In [1]:
%load_ext autoreload
%autoreload 2

In [6]:
def loads():
    pass
import numpy as np
import os
import json
from nltk.tokenize import word_tokenize

import torch
import torch.nn as nn
from torch.autograd import Variable
from torch import optim
import torch.nn.functional as F
import torchtext

use_cuda = torch.cuda.is_available()
from process_data import save_pickle, load_pickle, load_task, load_glove_weights
from layers.char_embedding import CharEmbedding
from layers.word_embedding import WordEmbedding
from layers.highway import Highway
from config import Config
loads()

In [7]:
train_data = load_task('./dataset/train-v1.1.json')
# dev_data = load_task('./dataset/dev-v1.1.json')
data = train_data # + dev_data
# save_pickle(train_data, 'pickle/train_data.pickle')
# save_pickle(dev_data, 'pickle/dev_data.pickle')

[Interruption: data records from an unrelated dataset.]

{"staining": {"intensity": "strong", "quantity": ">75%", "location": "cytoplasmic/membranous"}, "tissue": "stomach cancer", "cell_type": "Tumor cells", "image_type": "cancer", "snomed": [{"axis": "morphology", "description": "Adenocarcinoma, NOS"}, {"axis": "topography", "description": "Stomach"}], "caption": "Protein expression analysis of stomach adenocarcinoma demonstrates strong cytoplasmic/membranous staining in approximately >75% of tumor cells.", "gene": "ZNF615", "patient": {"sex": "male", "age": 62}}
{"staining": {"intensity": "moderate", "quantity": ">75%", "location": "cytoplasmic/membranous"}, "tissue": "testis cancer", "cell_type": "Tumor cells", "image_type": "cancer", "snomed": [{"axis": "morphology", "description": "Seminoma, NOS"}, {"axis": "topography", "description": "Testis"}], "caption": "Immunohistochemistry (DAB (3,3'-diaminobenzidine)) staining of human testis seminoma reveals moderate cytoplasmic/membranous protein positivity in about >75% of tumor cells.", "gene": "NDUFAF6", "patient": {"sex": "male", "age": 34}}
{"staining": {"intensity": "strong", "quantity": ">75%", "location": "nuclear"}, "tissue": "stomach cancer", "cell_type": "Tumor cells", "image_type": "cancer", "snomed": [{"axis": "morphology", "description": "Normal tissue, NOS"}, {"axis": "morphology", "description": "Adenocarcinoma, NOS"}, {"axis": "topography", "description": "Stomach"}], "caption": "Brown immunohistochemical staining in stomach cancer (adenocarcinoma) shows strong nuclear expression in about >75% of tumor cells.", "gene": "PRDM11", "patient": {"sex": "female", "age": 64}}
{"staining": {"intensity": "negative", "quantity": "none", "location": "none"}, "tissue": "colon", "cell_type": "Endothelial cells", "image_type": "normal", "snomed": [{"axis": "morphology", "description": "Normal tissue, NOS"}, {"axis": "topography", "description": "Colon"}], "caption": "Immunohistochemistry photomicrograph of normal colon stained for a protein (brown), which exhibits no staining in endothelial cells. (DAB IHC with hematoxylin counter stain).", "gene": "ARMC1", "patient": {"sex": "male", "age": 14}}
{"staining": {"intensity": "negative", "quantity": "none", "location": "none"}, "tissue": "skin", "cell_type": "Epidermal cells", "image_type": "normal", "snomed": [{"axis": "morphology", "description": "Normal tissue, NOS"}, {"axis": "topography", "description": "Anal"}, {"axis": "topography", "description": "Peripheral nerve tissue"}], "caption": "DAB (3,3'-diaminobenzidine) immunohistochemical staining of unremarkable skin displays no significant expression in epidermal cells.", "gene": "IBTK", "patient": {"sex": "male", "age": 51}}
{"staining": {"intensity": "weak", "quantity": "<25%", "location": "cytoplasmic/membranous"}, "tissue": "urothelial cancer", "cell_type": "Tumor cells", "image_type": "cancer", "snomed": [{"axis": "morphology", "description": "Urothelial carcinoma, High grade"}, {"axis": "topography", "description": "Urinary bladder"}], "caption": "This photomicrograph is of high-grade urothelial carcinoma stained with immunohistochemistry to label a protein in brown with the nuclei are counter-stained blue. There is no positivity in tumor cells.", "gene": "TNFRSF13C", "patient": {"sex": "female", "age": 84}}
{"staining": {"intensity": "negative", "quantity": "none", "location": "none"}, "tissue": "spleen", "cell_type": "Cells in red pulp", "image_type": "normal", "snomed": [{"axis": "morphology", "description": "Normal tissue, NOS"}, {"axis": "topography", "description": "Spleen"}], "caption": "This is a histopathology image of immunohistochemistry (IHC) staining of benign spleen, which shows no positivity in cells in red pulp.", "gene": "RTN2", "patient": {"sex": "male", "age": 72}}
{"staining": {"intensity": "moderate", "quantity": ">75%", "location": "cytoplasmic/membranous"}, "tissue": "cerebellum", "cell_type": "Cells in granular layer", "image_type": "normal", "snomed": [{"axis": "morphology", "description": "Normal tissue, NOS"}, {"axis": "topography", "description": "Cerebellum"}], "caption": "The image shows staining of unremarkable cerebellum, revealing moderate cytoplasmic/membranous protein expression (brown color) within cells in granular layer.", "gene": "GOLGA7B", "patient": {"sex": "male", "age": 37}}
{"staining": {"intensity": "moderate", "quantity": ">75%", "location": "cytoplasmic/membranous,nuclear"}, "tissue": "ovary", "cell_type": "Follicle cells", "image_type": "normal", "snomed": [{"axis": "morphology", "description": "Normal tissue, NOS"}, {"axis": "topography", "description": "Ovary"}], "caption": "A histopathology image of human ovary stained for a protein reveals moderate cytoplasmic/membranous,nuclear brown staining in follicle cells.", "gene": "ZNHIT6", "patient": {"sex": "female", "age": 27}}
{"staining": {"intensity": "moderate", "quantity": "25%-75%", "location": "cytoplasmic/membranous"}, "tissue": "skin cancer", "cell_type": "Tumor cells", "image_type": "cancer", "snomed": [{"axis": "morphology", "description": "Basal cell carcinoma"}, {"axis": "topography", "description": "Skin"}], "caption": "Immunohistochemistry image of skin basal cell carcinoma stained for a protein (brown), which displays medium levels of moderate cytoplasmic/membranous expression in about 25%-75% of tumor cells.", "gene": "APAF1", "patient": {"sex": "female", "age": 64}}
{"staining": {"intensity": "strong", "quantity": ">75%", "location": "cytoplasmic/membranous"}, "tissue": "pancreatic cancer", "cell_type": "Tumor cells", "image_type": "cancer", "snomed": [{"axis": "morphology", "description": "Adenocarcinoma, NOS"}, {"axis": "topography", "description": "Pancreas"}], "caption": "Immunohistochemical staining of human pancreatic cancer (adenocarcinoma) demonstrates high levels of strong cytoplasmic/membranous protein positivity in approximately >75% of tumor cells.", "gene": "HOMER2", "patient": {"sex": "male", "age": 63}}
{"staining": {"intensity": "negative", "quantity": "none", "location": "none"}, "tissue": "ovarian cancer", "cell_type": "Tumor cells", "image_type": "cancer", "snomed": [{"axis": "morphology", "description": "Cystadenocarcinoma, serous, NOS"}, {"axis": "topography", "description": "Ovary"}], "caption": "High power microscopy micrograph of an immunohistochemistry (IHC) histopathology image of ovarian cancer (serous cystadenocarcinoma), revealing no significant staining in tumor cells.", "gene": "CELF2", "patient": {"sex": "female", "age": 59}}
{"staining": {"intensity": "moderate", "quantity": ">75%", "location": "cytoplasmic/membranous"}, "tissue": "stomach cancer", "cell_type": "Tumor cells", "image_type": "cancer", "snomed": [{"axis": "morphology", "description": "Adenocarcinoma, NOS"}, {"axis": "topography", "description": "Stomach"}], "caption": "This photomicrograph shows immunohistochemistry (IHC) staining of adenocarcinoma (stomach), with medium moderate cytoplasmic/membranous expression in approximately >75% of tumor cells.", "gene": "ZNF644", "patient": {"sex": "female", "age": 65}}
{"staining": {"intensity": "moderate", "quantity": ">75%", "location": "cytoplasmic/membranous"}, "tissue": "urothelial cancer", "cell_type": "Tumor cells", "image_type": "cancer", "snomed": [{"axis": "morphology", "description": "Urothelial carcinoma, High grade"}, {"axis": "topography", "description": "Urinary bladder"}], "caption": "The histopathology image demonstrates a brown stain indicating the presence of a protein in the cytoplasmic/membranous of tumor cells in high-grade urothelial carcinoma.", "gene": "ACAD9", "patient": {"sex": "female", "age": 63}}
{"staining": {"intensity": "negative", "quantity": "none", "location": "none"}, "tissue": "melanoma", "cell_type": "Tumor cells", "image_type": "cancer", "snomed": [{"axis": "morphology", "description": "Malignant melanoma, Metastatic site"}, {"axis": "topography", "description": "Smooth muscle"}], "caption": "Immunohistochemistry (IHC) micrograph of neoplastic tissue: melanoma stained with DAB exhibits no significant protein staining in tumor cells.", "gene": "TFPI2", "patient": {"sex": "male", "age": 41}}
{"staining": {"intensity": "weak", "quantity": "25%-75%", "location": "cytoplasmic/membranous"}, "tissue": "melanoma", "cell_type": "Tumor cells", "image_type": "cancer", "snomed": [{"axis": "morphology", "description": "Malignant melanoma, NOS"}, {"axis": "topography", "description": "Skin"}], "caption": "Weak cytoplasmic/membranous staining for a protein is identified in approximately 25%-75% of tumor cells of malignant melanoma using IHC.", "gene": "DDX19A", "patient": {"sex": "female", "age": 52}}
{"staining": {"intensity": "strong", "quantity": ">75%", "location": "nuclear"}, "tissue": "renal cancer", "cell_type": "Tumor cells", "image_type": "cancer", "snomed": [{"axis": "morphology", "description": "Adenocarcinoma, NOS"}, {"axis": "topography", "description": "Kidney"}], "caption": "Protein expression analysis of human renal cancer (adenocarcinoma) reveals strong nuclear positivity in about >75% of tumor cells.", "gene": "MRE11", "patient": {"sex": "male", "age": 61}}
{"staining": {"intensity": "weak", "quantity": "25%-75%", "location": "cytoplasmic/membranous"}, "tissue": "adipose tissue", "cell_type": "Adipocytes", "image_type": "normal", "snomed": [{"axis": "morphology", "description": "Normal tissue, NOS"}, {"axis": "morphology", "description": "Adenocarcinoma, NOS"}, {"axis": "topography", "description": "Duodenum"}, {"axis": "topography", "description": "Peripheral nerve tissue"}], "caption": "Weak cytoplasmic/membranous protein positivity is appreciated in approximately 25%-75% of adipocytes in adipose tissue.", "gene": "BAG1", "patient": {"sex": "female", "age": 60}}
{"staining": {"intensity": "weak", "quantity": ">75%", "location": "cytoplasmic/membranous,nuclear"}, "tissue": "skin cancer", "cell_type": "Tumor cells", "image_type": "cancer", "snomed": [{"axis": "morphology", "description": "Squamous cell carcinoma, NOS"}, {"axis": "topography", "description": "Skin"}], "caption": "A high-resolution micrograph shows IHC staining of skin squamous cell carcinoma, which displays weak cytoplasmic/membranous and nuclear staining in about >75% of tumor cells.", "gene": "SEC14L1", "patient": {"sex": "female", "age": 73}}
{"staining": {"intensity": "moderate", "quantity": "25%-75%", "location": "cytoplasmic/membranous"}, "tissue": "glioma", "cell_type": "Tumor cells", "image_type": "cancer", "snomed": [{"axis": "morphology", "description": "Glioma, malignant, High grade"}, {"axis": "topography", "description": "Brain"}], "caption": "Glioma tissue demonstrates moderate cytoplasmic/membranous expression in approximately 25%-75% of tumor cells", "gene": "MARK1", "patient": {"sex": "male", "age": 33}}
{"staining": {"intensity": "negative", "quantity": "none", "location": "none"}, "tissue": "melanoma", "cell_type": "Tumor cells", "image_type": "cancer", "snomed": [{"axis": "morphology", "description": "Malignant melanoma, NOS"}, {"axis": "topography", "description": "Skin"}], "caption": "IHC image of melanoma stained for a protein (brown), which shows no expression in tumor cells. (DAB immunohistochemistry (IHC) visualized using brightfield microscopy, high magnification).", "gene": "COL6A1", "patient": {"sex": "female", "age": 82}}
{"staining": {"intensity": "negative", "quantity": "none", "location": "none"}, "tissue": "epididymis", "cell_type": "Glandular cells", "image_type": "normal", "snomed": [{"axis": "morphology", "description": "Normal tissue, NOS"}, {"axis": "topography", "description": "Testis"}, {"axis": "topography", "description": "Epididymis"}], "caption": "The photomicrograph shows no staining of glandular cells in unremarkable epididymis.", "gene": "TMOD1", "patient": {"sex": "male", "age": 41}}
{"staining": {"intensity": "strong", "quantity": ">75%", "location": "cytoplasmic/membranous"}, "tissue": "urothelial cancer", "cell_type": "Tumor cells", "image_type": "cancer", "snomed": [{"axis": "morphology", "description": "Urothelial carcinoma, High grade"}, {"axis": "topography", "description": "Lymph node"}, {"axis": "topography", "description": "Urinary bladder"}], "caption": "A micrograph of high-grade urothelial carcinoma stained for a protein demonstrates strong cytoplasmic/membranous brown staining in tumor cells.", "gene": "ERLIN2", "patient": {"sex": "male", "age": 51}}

vocab_w, vocab_c = set(), set()
for ctx_w, ctx_c, q_id, q_w, q_c, answer in data:
    vocab_w |= set(ctx_w + q_w + answer)
    flatten_c = [c for chars in ctx_c for c in chars]
    flatten_q = [c for chars in q_c for c in chars]

    vocab_c |= set(flatten_c + flatten_q) # TODO

vocab_w = list(sorted(vocab_w))
vocab_c = list(sorted(vocab_c))

w2i_w = dict((w, i) for i, w in enumerate(vocab_w, 0))
i2w_w = dict((i, w) for i, w in enumerate(vocab_w, 0))
w2i_c = dict((c, i) for i, c in enumerate(vocab_c, 0))
i2w_c = dict((i, c) for i, c in enumerate(vocab_c, 0))
# save_pickle(vocab, 'pickle/vocab.pickle')
# save_pickle(w2i, 'pickle/w2i.pickle')
# save_pickle(i2w, 'pickle/i2w.pickle')
# train_data = load_pickle('pickle/train_data.pickle')
# vocab = load_pickle('pickle/vocab.pickle')
# w2i = load_pickle('pickle/w2i.pickle')

vocab_size_w = len(vocab_w)
vocab_size_c = len(vocab_c)

ctx_sent_maxlen = max([len(c) for c, _, _, _, _, _ in data])
query_sent_maxlen = max([len(q) for _, _, _, q, _, _ in data])
ctx_word_maxlen = max([len(w) for _, cc, _, _, _, _ in data for w in cc])
query_word_maxlen = max([len(w) for _, _, _, _, qc, _ in data for w in qc])
print('----')
print('n_train', len(train_data))
# print('n_dev', len(dev_data))
print('vocab_size_w:', vocab_size_w)
print('vocab_size_c:', vocab_size_c)
print('ctx_sent_maxlen:', ctx_sent_maxlen)
print('query_sent_maxlen:', query_sent_maxlen)
print('ctx_word_maxlen:', ctx_word_maxlen)
print('query_word_maxlen:', query_word_maxlen)

dataset version: 1.1
load_task: 0 / 442
----
n_train 269
vocab_size_w: 2783
vocab_size_c: 89
ctx_sent_maxlen: 333
query_sent_maxlen: 25
ctx_word_maxlen: 22
query_word_maxlen: 14


In [10]:
embd_size = 100

In [11]:
glove_embd_w = torch.from_numpy(load_glove_weights('./dataset', embd_size, vocab_size_w, w2i_w))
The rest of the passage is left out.